▶ [WHAT THE EXERCISE ASKS]: Copy without pictures. Please restate each line of the listing exactly.

▶ [STORED DATA]:
_____

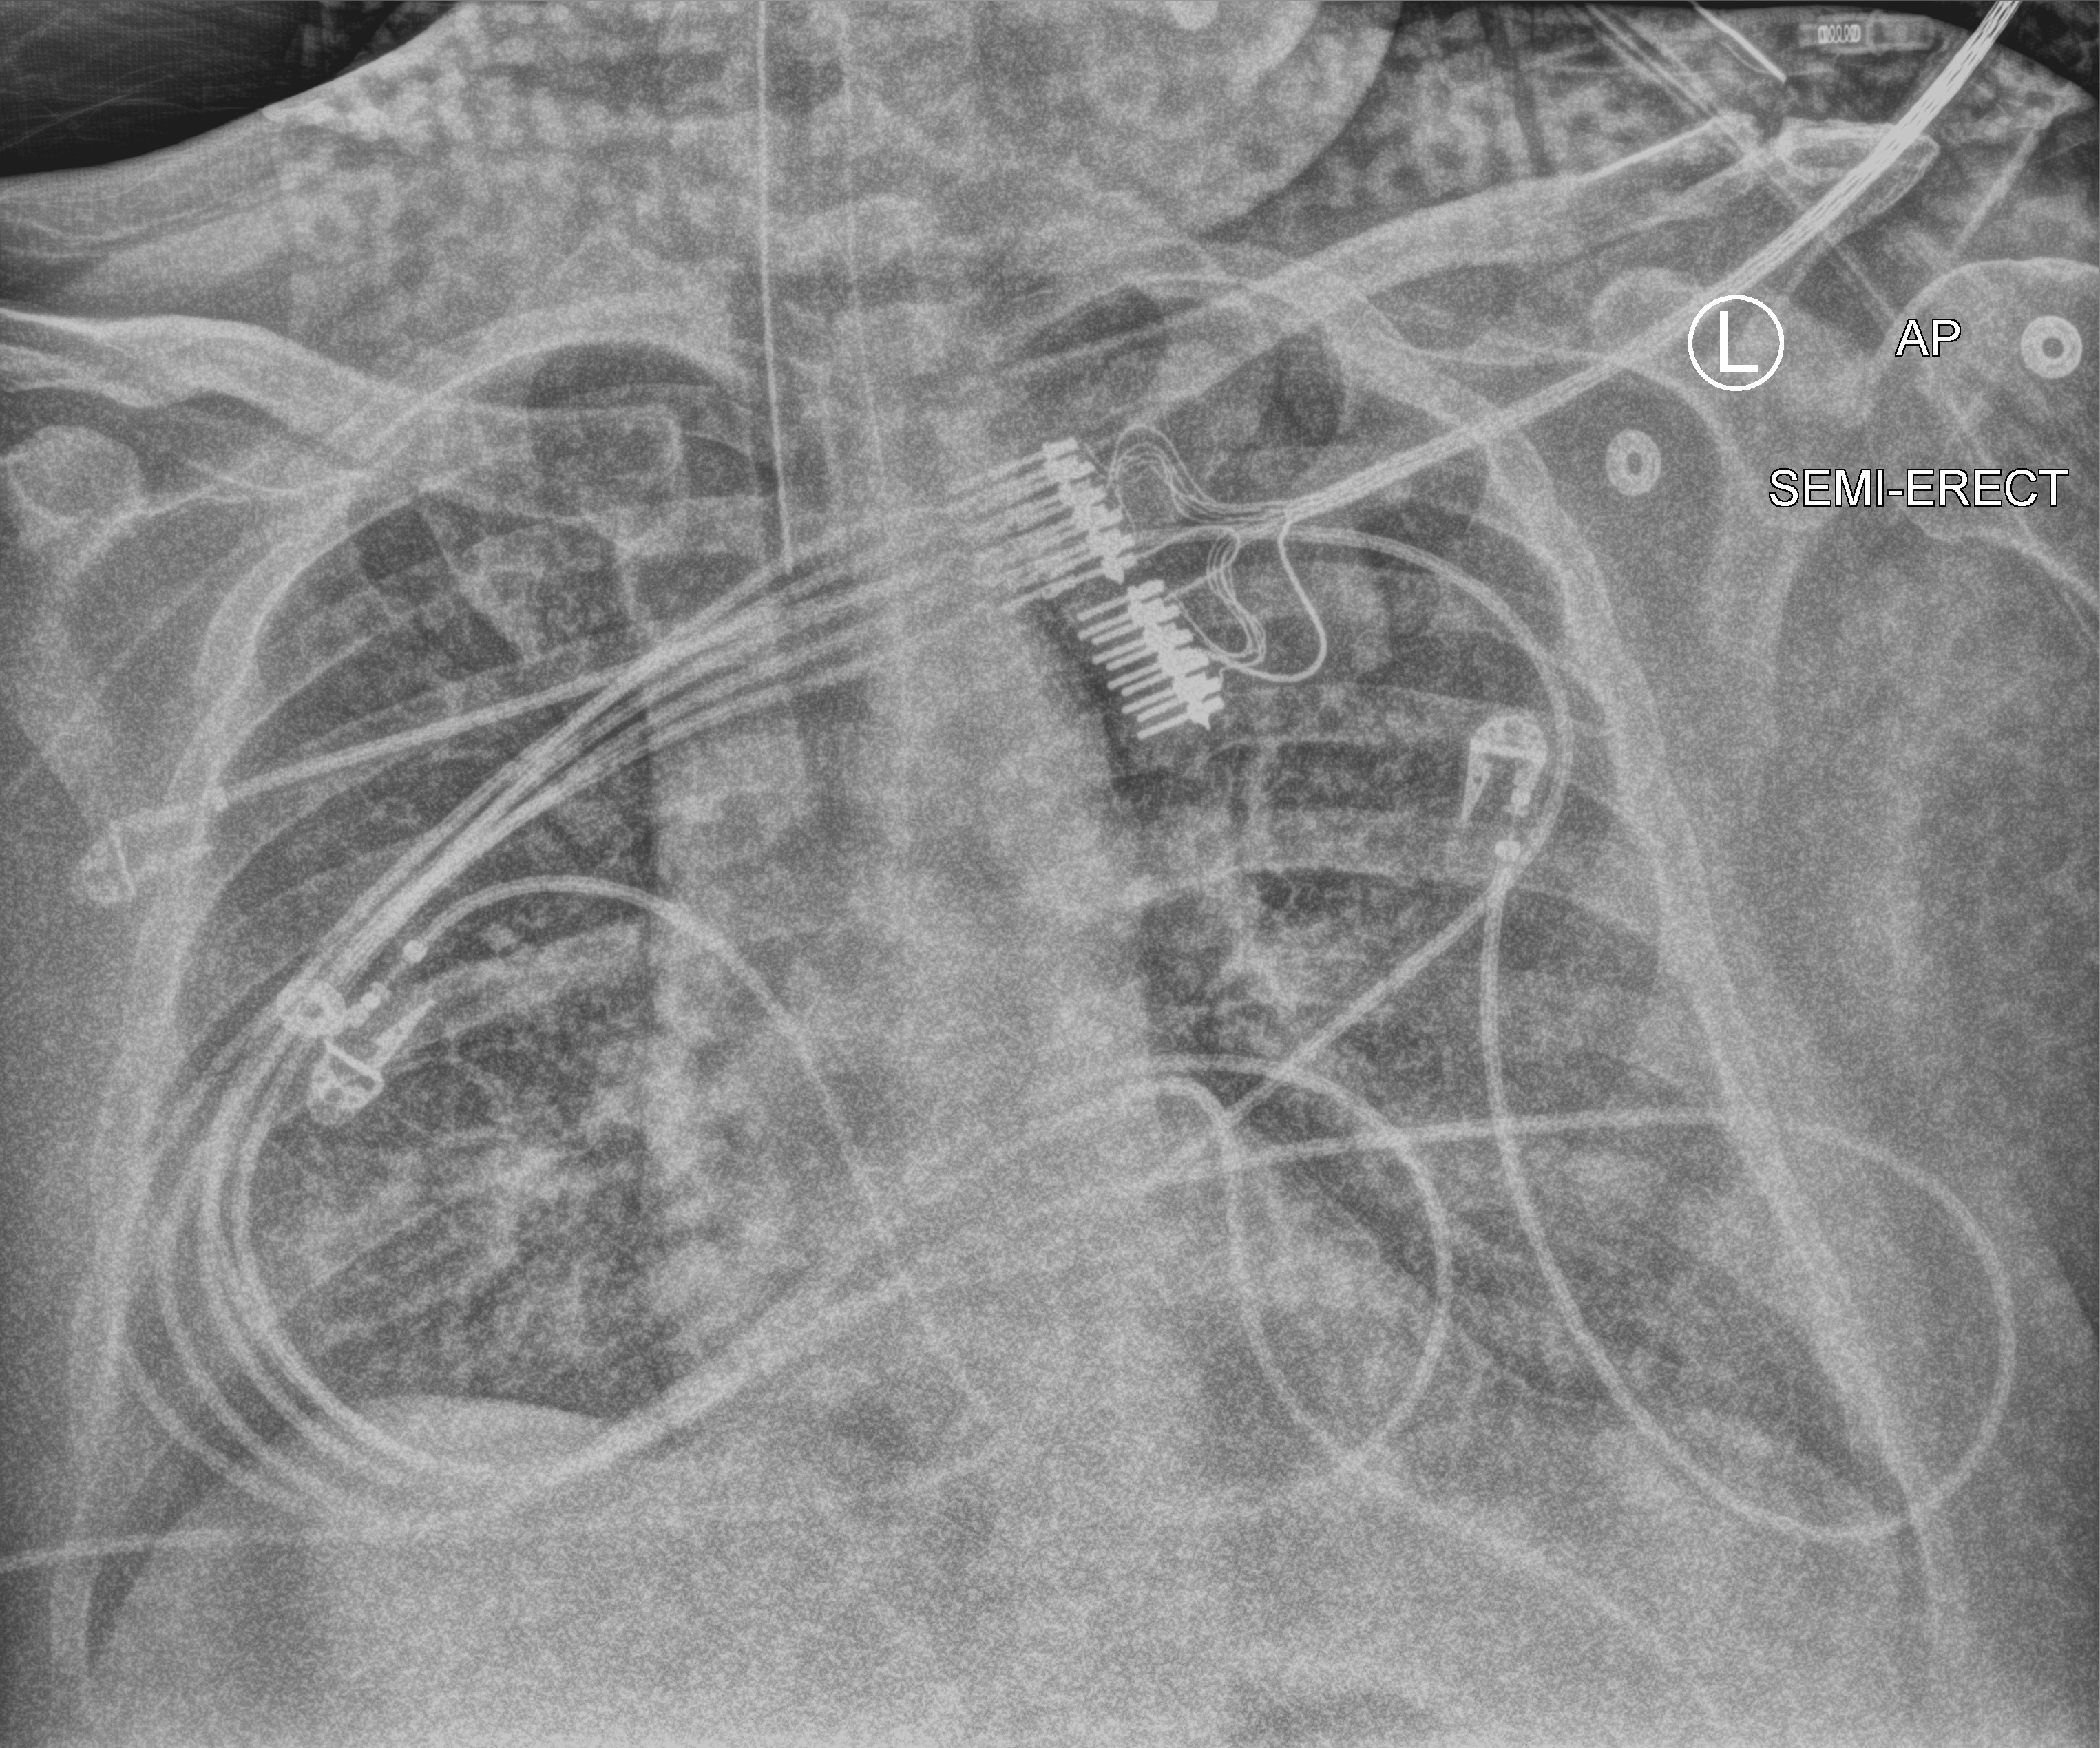
Bedside chest radiograph (computed radiography), anteroposterior (AP) projection. Adult patient hospitalised with COVID-19, age 18–59 years.
Hospital-stay facts (about this admission, not read from this image; timing relative to this image not recorded):
- smoking status (admission record): never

_____

▶ [RESPONSE FOR THIS EXERCISE]:
Bedside chest radiograph (computed radiography), anteroposterior (AP) projection. Adult patient hospitalised with COVID-19, age 18–59 years.
Hospital-stay facts (about this admission, not read from this image; timing relative to this image not recorded):
- smoking status (admission record): never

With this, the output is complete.